Semantic Data Fabric (SDF) file 1.1 (SchemaStore) JSON Schema

Workspace object

A workspace is a collection of one or more catalogs, schemas, tables, and resources, called workspace members, that are managed together.

edition string required

The SDF edition, should always be 1 (for now)

name string required

The name of this workspace (defaults to the workspace directory name if not given) Name must be set for deployment.

description string

A description of this workspace

repository string

The URL of the workspace source repository (defaults to 'none' if no repository is given)

remote-location string

The default output object store location, e.g. 's3://bucket/key/' where key is optional

includes IncludePath[]

An array of directories and filenames containing .sql and .sdf.yml files

excludes ExcludePath[]

An array of directories and filenames to be skipped when resolving includes

references WorkspacePath[]

An array of paths to other workspaces, i.e. .sql and .yml files Todo why do we skip this serialization?

dialect

The dialect of this workspace. If not set, defaults to Presto dialect

All of: Dialect string

compute

The compute platform for this workspace.

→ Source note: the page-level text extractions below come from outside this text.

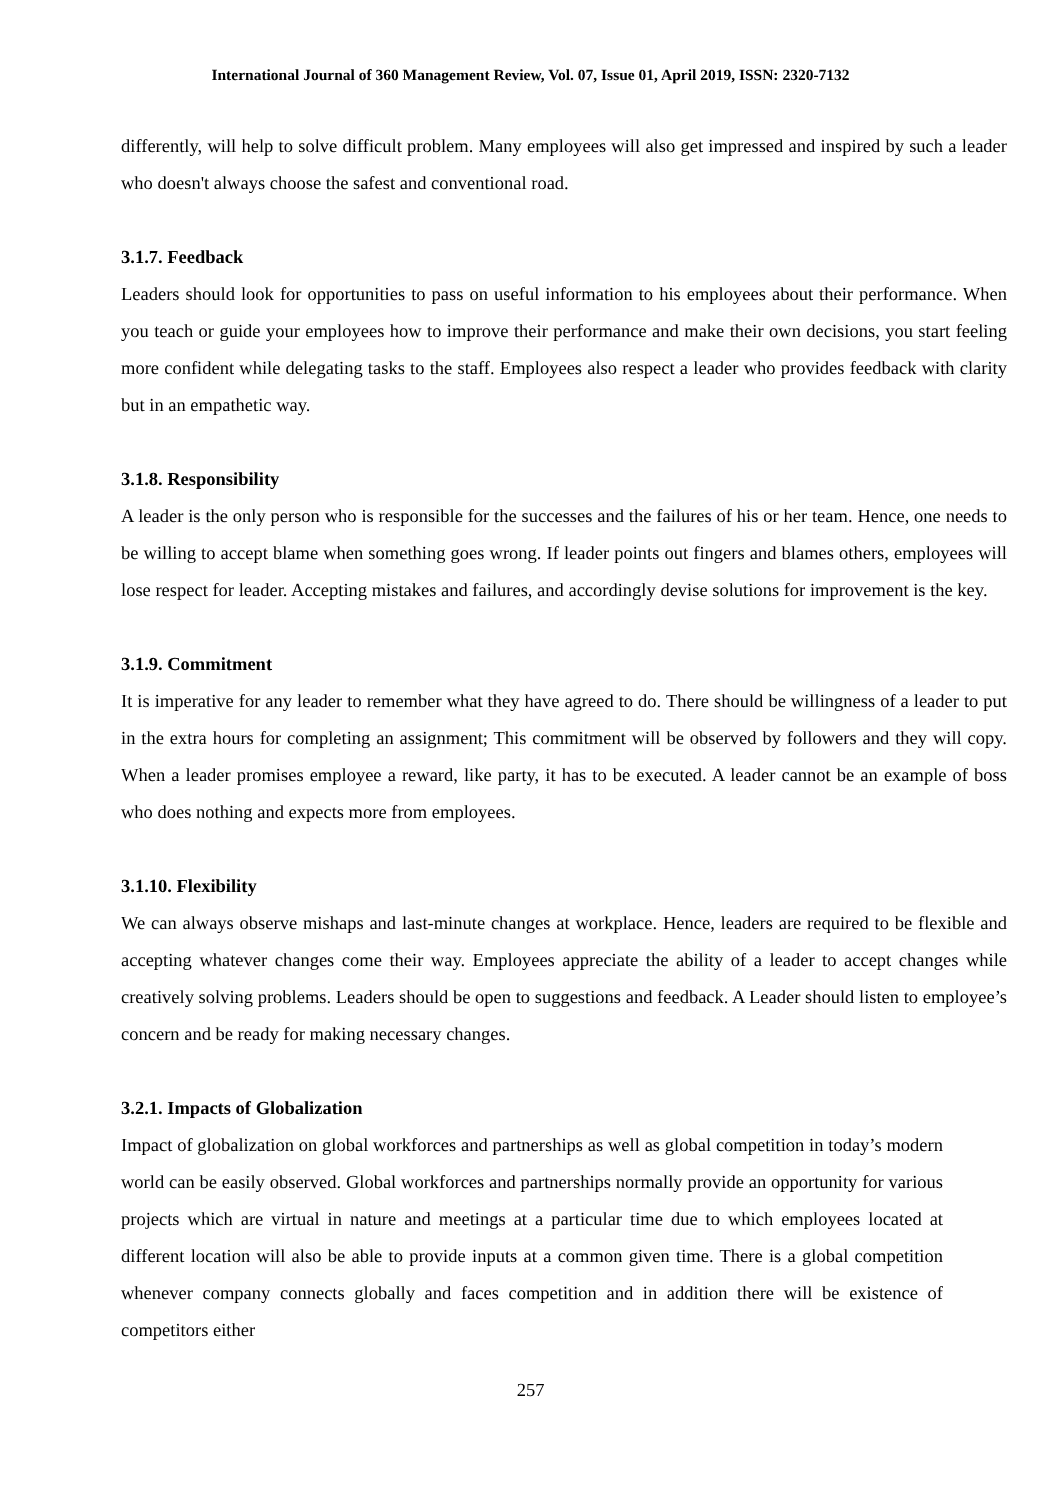International Journal of 360 Management Review, Vol. 07, Issue 01, April 2019, ISSN: 2320-7132
differently, will help to solve difficult problem. Many employees will also get impressed and inspired by such a leader who doesn't always choose the safest and conventional road.
3.1.7. Feedback
Leaders should look for opportunities to pass on useful information to his employees about their performance. When you teach or guide your employees how to improve their performance and make their own decisions, you start feeling more confident while delegating tasks to the staff. Employees also respect a leader who provides feedback with clarity but in an empathetic way.
3.1.8. Responsibility
A leader is the only person who is responsible for the successes and the failures of his or her team. Hence, one needs to be willing to accept blame when something goes wrong. If leader points out fingers and blames others, employees will lose respect for leader. Accepting mistakes and failures, and accordingly devise solutions for improvement is the key.
3.1.9. Commitment
It is imperative for any leader to remember what they have agreed to do. There should be willingness of a leader to put in the extra hours for completing an assignment; This commitment will be observed by followers and they will copy. When a leader promises employee a reward, like party, it has to be executed. A leader cannot be an example of boss who does nothing and expects more from employees.
3.1.10. Flexibility
We can always observe mishaps and last-minute changes at workplace. Hence, leaders are required to be flexible and accepting whatever changes come their way. Employees appreciate the ability of a leader to accept changes while creatively solving problems. Leaders should be open to suggestions and feedback. A Leader should listen to employee’s concern and be ready for making necessary changes.
3.2.1. Impacts of Globalization
Impact of globalization on global workforces and partnerships as well as global competition in today’s modern world can be easily observed. Global workforces and partnerships normally provide an opportunity for various projects which are virtual in nature and meetings at a particular time due to which employees located at different location will also be able to provide inputs at a common given time. There is a global competition whenever company connects globally and faces competition and in addition there will be existence of competitors either
257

If not set, defaults to Local

All of: ComputeKind string

default-catalog string

Defines a default catalog (If not set, defaults to the workspace name)

default-schema string

Defines a default schema (If not set, defaults to 'pub')

Default: "pub"

default-profile string

Defines the default profile (if not set, defaults to 'dbg')

Default: "dbg"

source-locations FilePath[]

Workspace defined by these set of files

vars Record<string, null | boolean | integer | number | string>

A map of named values for setting SQL variables from your environment Ex. -dt: dt, used in SQL as @dt, an in Jinja as {{ dt }}

preprocessor Preprocessor | null

Experimental: This project has jinja, sql_vars, and sql_macros

default-severity

The default severity for this tables tests and checks

All of: Severity string

is-dbt-project boolean | null

Experimental: This is a dbt project..

IncludePath object

All file path should either be relative to the workspace, or absolute for an object store like AWS s3:// Note that an [IncludePath] specifies a catalog and schema scope for unqualified names (in effect for both creating and querying tables). See [IncludePath::default_catalog] and [IncludePath::default_schema].

path string required

A filepath

type

Type of included artifacts: model | test | stats | metadata | resource

default-catalog string | null

Defines a default catalog for unqualified names. If not set, defaults to the [Workspace] catalog.

default-schema string | null

Defines a default schema for unqualified names. If not set, defaults to the [Workspace] schema.

dialect Dialect | null

The dialect of the included files. If not set, defaults to the [Workspace] dialect.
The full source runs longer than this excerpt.